Besides, I realised ages ago that there is no point in bemoaning the differences between the city and the country; you have to embrace them. Our friend Derek, who lives in north London, was staying here once, and said he was going into Leominster and was there anything we needed? Jane said we could do with some parsley, but Derek came back from the greengrocers looking slightly dazed, and reported what he'd been told: there wouldn't be any parsley in Leominster until Friday.
No wonder he looked dazed. It was a Tuesday. And Derek is a man who lives in a part of the world where, if the desire strikes, you can buy yams round the clock. Anyway, I tried to convince him that there is something rather wholesome, in this world of instant gratification, about having to wait three days for a consignment of parsley to roll into town. And I truly think there is. It breeds patience, and appreciation. It also made me resolve to grow my own parsley, but that's beside the point.

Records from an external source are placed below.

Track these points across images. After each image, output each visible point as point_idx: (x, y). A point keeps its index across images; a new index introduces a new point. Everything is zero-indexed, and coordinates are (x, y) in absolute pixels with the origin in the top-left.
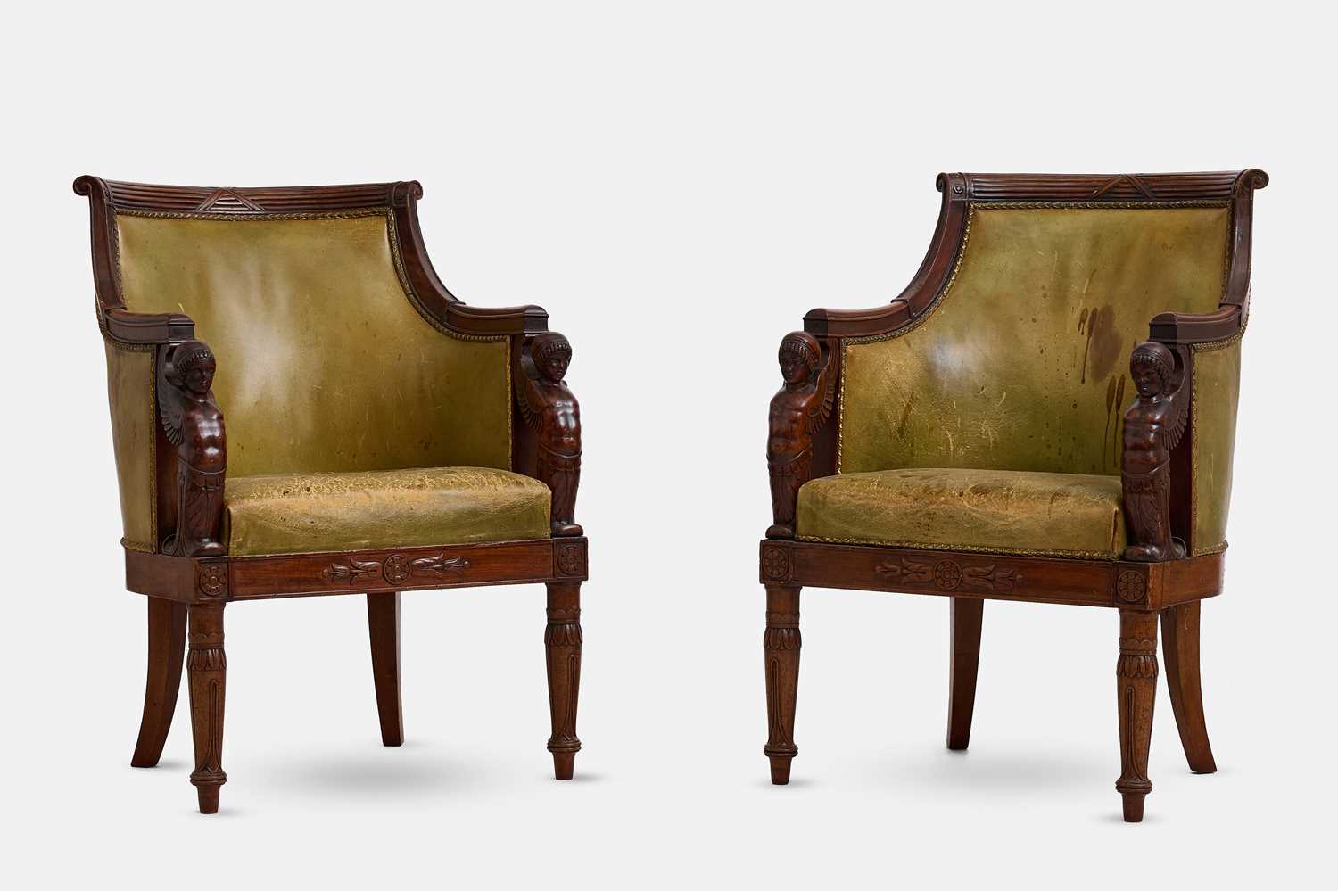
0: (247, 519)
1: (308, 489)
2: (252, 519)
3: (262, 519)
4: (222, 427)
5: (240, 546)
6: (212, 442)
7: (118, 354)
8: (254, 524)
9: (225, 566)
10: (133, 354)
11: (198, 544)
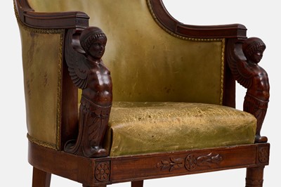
0: (121, 134)
1: (150, 117)
2: (124, 134)
3: (129, 134)
4: (110, 79)
5: (117, 151)
6: (106, 87)
7: (32, 35)
8: (125, 137)
9: (108, 162)
10: (45, 35)
11: (93, 149)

Whatever, six years after moving here from Crouch End, we can hardly refer to this as our new life, yet we are still struck, from time to time, by the contrasts with our old one. We went to a dinner party last week at which there was a half-hour conversation about tractors. That never happened in N8, and frankly, dinner parties there were the poorer for it. Given the choice between secondary schooling, property prices, the internal politics of the BBC and tractors as topics of conversation, give me tractors every time. The topic arose because our friend Ian has just bought himself a Massey Ferguson 575, trading it for his motorbike and a full set of leathers. Round here, middle-aged men resist the ageing process not by buying sports cars and motorbikes but by swapping the sports cars and motorbikes for tractors and ride-on mowers. In a sports car, invariably stuck in a country lane behind a tractor, you just feel like a sad old git. But on a ride-on mower you can feel young again, like a kid on a go-kart.
That might be why ride-on mowers featured so heavily in the 50th-birthday celebrations last month of another friend, Robin. The guests stood under an open-sided tent, with medieval-type banners fluttering in the wind, while Robin and his two teenage sons had a jousting competition sitting on their mowers. It offered excellent, if eccentric, entertainment, after which we all wandered off and availed ourselves of the splendid buffet, at which sumac, za'atar, mograbiah and arak were conspicuous by their absence.